As for his attitude toward the ranch…the accident had changed that, too. Not that he’d suddenly developed warm feelings for it. No way. It was just that when it came time to leave the hospital, he’d had a place to go, a place that hardly anybody would ever associate with the Nick Gentry who owned a house in Malibu, a penthouse in Manhattan, a beachfront hideaway on Maui.
That made the ranch the perfect place to dig in until he got his life sorted out.
And, goddammit, why was that important now?
He had a storm to ride out, men and animals to worry about, and where in hell was his cook? His for-one-night-only cook and Christ knew if she could manage even that.
As if in response, the ancient grandfather clock in the corner wheezed out the time.
Five-fifteen.
Dinner, the Wilde babe had said, would be at six. Really? She was going to get into the kitchen, find what its freezer and pantry held, put together a meal for a bunch of hungry men in forty-five minutes?
He raised his eyes to the ceiling.
Far as he could tell, she wasn’t even on the move yet.

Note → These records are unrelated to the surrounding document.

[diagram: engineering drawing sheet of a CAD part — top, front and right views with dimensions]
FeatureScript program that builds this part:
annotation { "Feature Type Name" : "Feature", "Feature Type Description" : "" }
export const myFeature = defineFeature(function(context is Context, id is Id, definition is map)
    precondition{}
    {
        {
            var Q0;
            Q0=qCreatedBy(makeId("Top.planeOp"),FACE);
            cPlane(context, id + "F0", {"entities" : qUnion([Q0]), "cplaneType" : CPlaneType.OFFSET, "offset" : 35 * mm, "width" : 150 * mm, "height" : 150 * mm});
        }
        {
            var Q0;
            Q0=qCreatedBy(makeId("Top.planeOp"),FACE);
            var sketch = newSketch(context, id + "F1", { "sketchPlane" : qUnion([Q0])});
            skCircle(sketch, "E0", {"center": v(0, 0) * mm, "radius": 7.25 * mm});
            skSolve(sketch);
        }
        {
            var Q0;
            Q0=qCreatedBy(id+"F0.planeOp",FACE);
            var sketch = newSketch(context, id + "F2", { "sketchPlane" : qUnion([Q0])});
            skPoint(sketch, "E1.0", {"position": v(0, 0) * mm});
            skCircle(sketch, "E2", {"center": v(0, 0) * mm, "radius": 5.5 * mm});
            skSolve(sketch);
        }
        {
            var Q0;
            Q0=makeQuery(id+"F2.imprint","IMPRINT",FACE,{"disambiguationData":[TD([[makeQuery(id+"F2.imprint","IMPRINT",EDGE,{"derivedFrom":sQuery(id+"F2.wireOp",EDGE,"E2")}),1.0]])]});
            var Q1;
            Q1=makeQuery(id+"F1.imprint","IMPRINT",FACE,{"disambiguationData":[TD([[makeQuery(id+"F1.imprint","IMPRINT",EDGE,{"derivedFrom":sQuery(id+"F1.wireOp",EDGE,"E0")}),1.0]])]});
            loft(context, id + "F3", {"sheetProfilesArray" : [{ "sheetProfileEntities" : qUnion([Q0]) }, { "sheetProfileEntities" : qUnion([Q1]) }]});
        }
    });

He’d have heard her. Or maybe not. One thing about old houses. The walls, the floors were made of the thickest tight-grained lumber a rustic sawmill could turn out. And if she’d gone for the room he figured, the one at the ass-end of the hall, he probably wouldn’t hear her stomping around up there at all.
Ten to one that was precisely the room she’d chosen.
The one farthest from his.
Nick rolled back his chair, automatically started to put his feet up on the desk and caught his breath at the sharp pain that radiated from his hip straight down to his ankle. Goddamned bones. And muscles. And tendons. And who knew what else. He’d broken or torn virtually everything that had once made his left leg usable.